WHAT IS NEEDED -
The records below are to be repeated exactly, minus any pictures.

[Stored dataset items]
⁂

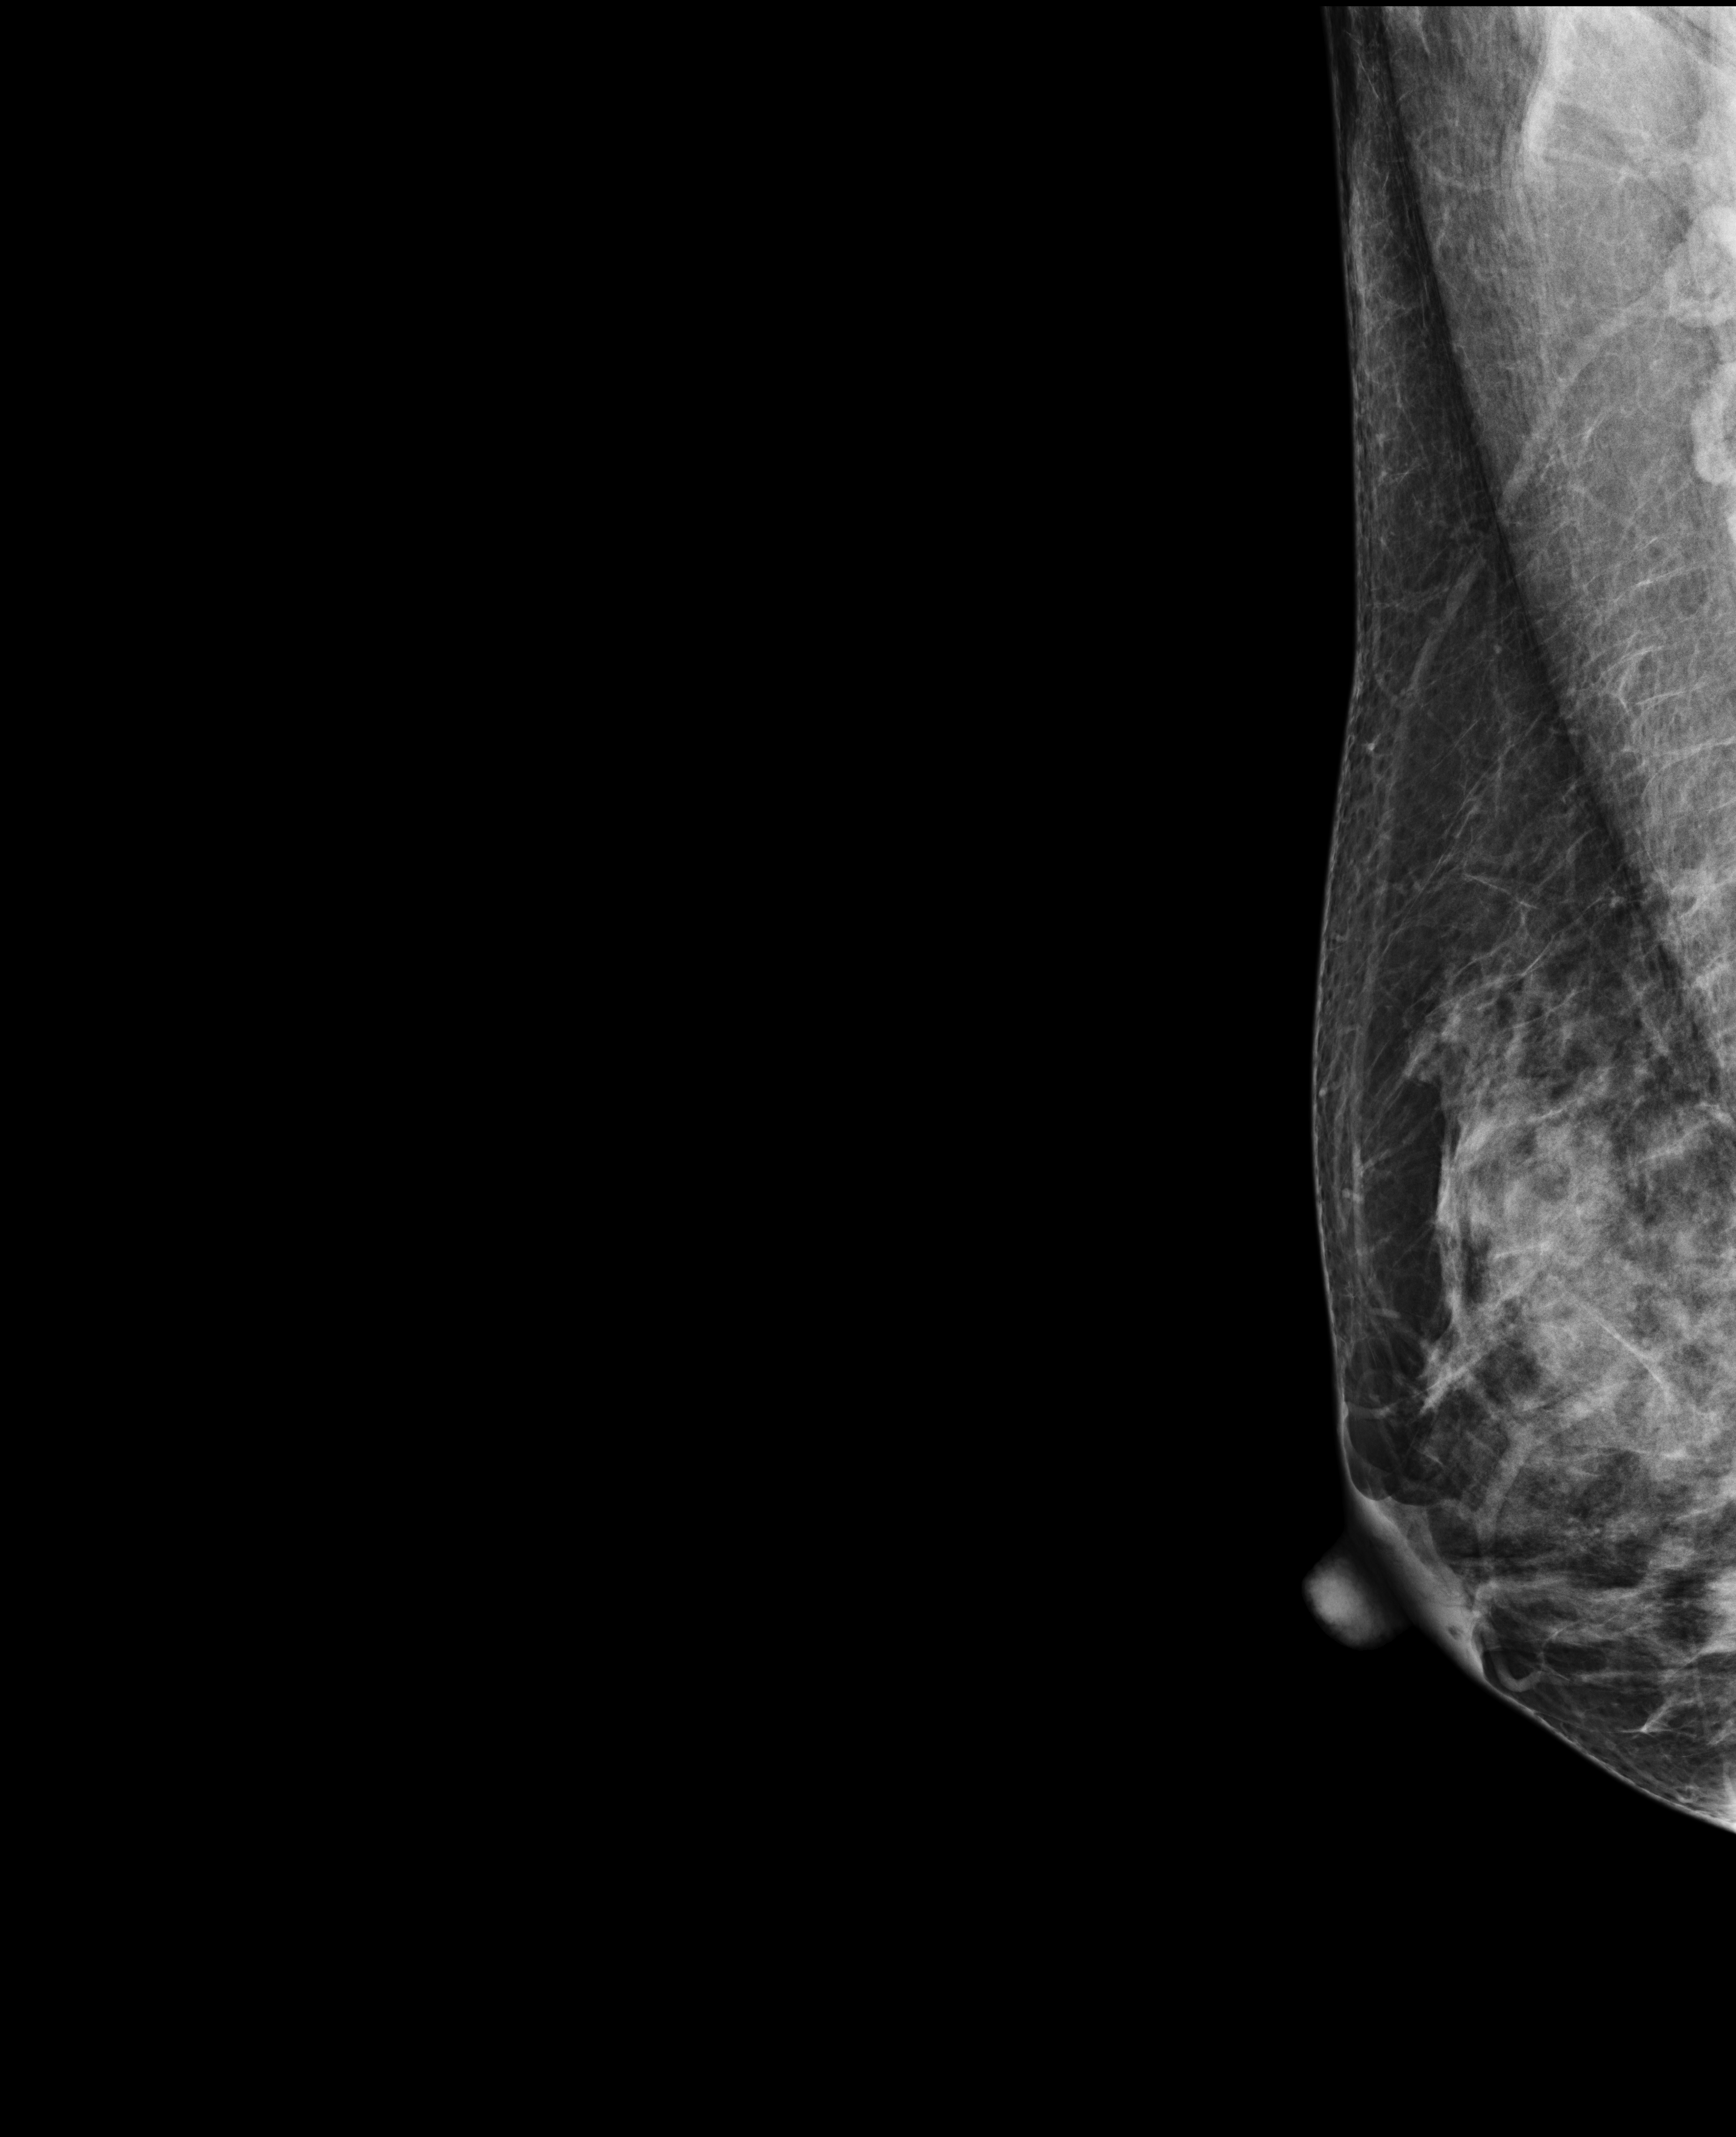
Annual screening mammography examination, compressed breast thickness 66 mm. Patient aged 42 years (female).
Image type: full-field digital mammogram. Breast: right. Projection: exaggerated CC view (lateral).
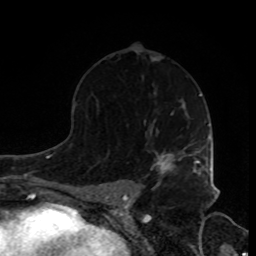
Breast MRI, one axial slice. Slice 53 of 80 in the series (ordered by position). Cropped to one breast. Dynamic contrast-enhanced series, time point 2 of 8 at this slice position (early post-contrast). 1.5 T. TE 4.2 ms, TR 7 ms. 2 mm slice thickness. 256 × 256 image matrix, field of view 170 × 170 mm. Female patient.
Annotated regions visible in this slice (semi-automatically segmented with operator editing):
- enhancing-tissue mask used for the functional tumour volume (all voxels passing the contrast-enhancement thresholds inside the analysis volume; usually the tumour): bounding box (x1, y1, x2, y2) in pixels: (157, 152, 205, 182)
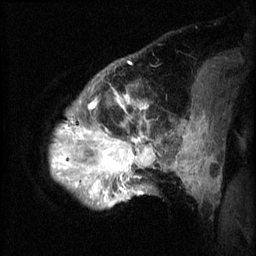
Breast MRI (dynamic contrast-enhanced), one sagittal slice. Position 12 of 60 along the scan axis. 3 images stored at this slice position (order not interpretable as contrast timing). 1.5 T. TE 4.2 ms, TR 8.2 ms. 256 × 256 image matrix. Patient: female, 50 years.
Annotated regions visible in this slice (semi-automatic segmentation, software-assisted and operator-edited):
- analysis volume of interest (the breast-tissue region the enhancement analysis was run in; not a lesion): bounding box (x1, y1, x2, y2) in pixels: (52, 64, 169, 209)
- tumour enhancement mask (voxels above the 70 % enhancement threshold inside the analysis volume of interest): (52, 90, 157, 205)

⁂

YOUR RESPONSE -
Annual screening mammography examination, compressed breast thickness 66 mm. Patient aged 42 years (female).
Image type: full-field digital mammogram. Breast: right. Projection: exaggerated CC view (lateral).
Breast MRI, one axial slice. Slice 53 of 80 in the series (ordered by position). Cropped to one breast. Dynamic contrast-enhanced series, time point 2 of 8 at this slice position (early post-contrast). 1.5 T. TE 4.2 ms, TR 7 ms. 2 mm slice thickness. 256 × 256 image matrix, field of view 170 × 170 mm. Female patient.
Annotated regions visible in this slice (semi-automatically segmented with operator editing):
- enhancing-tissue mask used for the functional tumour volume (all voxels passing the contrast-enhancement thresholds inside the analysis volume; usually the tumour): bounding box (x1, y1, x2, y2) in pixels: (157, 152, 205, 182)
Breast MRI (dynamic contrast-enhanced), one sagittal slice. Position 12 of 60 along the scan axis. 3 images stored at this slice position (order not interpretable as contrast timing). 1.5 T. TE 4.2 ms, TR 8.2 ms. 256 × 256 image matrix. Patient: female, 50 years.
Annotated regions visible in this slice (semi-automatic segmentation, software-assisted and operator-edited):
- analysis volume of interest (the breast-tissue region the enhancement analysis was run in; not a lesion): bounding box (x1, y1, x2, y2) in pixels: (52, 64, 169, 209)
- tumour enhancement mask (voxels above the 70 % enhancement threshold inside the analysis volume of interest): (52, 90, 157, 205)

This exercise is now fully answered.